Chimpanzees, like many other primates, harbour simian immunodeficiency viruses (SIVs). These closely resemble HIV but appear to co-exist far more successfully with their animal hosts, pointing to an ancient association between virus and host. These SIVs are the most likely candidates for the virus ?ancestors? of human HIVs. A source for the less common human immunodeficiency virus, HIV-2, in SIVs fdrom the sooty mangabey monkey (Cercocebus atys) is already well established.

Of all primate SIVs, chimpanzee SIVs most closely resemble HIV-1, and they had always been a possible candidate for its source. But until now, only three chimpanzee SIV strains had ever been identified, in a mere handful of animals, and the question of origin could not be resolved. This was partly because of the very low prevalence of SIV in wild chimpanzees, the wide genetic divergence of one of the chimpanzee SIVs from the others, and the presence of SIV-infected chimpanzees in parts of Africa outside the presumed regions where AIDS originated.

One new clue was provided by Hahn and colleague?s analysis of a completely new SIV strain, SIVcpz-US. DNA corresponding to this strain was isolated from the stored blood and lymph nodes of a wild-caught female chimpanzee who had been brought to a primate-breeding centre in the United States in the early 1960s and tested positive for SIVs in 1985, just before her death. This new strain clustered closely with the other HIV-1-like SIV strains, adding weight to the evidence for a chimpanzee origin of HIV-1.

But Hahn and colleagues took their analysis further, and this is what makes their conclusions so convincing. Molecular biologists had hitherto concentrated on the differences between the SIV viruses themselves - Hahn and colleages thought also to look at differences between their chimpanzee hosts. They decided to determine the distribution of the known SIV strains in the four subspecies of Pan troglodytes, by genetic typing the mitochondrial DNA from infected animals.
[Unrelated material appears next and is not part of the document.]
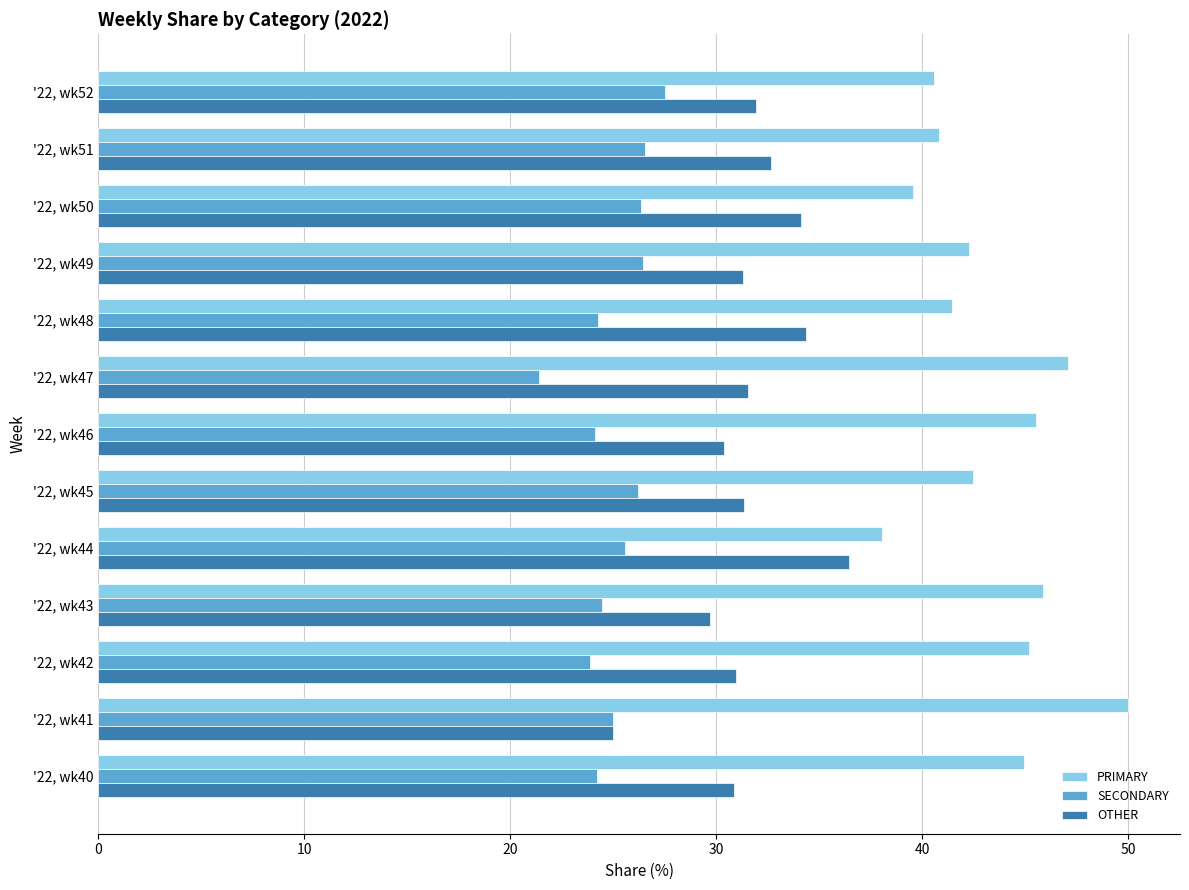

What is the sum of all PRIMARY values?

563.6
And the results proved immensely rewarding. There are four subspecies of chimpanzee in Africa, which have non-overlapping geographical ranges, but all known SIV-infected animals belong to just two of these subspecies. And, most tellingly, the three SIV strains that most closely resemble each other and HIV-1 all come from animals identified as the subspecies Pan troglodytes troglodytes, whose geographical range in equatorial west Africa is consistent with the region where AIDS is thought, on other grounds, to have emerged. The one anomalous SIVcpz, SIVcpzANT, proved to come from a different subspecies, Pan troglodytes schweinfurthii, with a different distribution, further to the east, and has probably played no part in the making of HIV-1.
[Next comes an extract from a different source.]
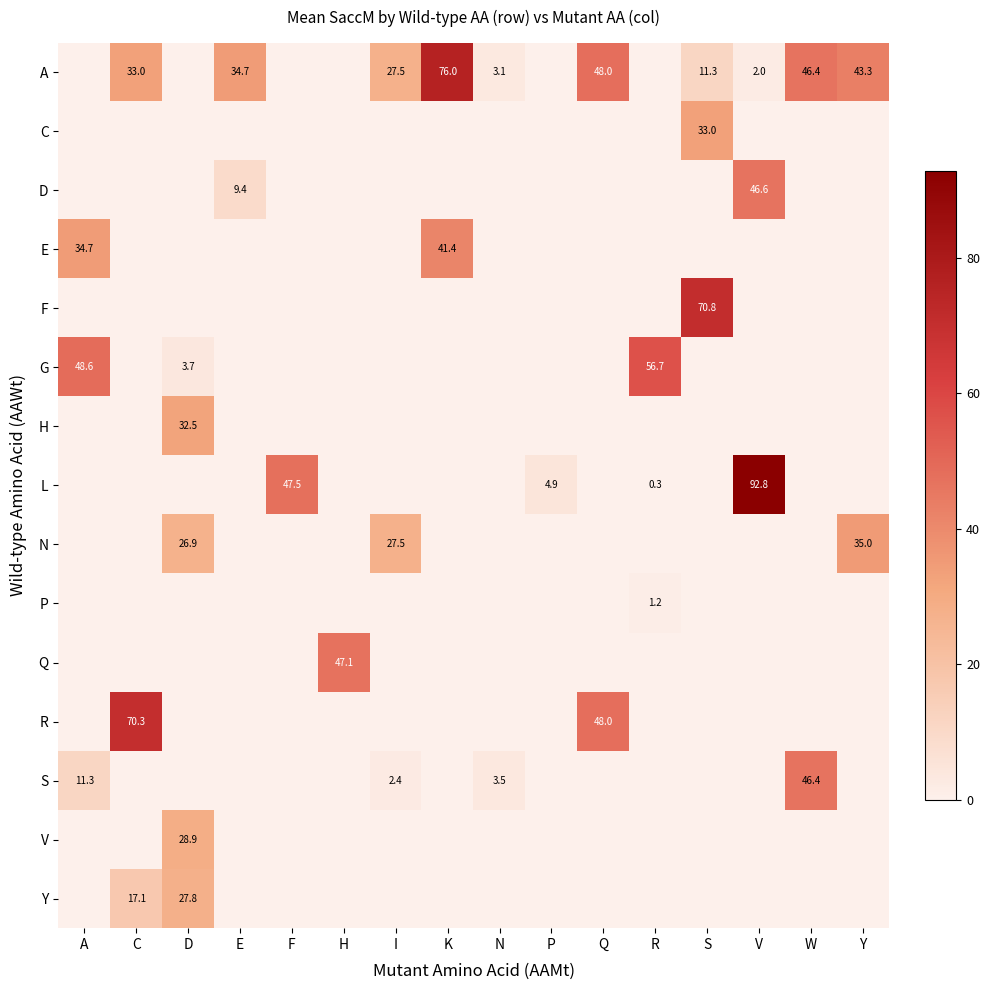

What is the greatest value displayed?

92.8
Three types of HIV-1 are found in humans, the strains M (the most common), O and N (which is known from just two patients in Cameroon). It is likely that each of these represents an independent transmission from chimpanzees to humans.

Commenting on the work in an accompanying article in Nature, virologist Robin Weiss from the Windeyer Institute, University College London, and anthropologist Richard Wrangham from Harvard University, Cambridge, Massachusetts, point out its implications for chimpanzee conservation and welfare. The greatest threat to the wild chimpanzee population in Africa is habitat destruction and hunting for food-bushmeat to feed logging camps and supply city restaurants. It is estimated that thousands of chimpanzees are killed each year, out of a population that can number at most a few hundred thousand. If the killing continues at the present rate, the chimpanzee is certainly doomed to extinction.
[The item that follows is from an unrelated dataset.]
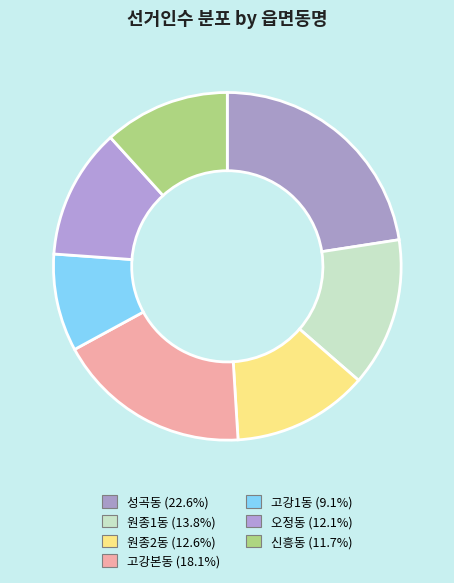

What percentage do 신흥동 and 원종1동 together represent?

25.6%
Confirmation of the chimpanzee as a source of precursor HIV viruses could provide conservationists with a powerful weapon to stop the killing. Virus transmission from an infected carcass during its butchery and preparation is an entirely plausible route of transfer of the virus into humans. But conservationists are in a dilemma. Would a campaign publicizing the dangers of killing apes for food prove the chimpanzees? salvation, or might it backfire into wholesale slaughter?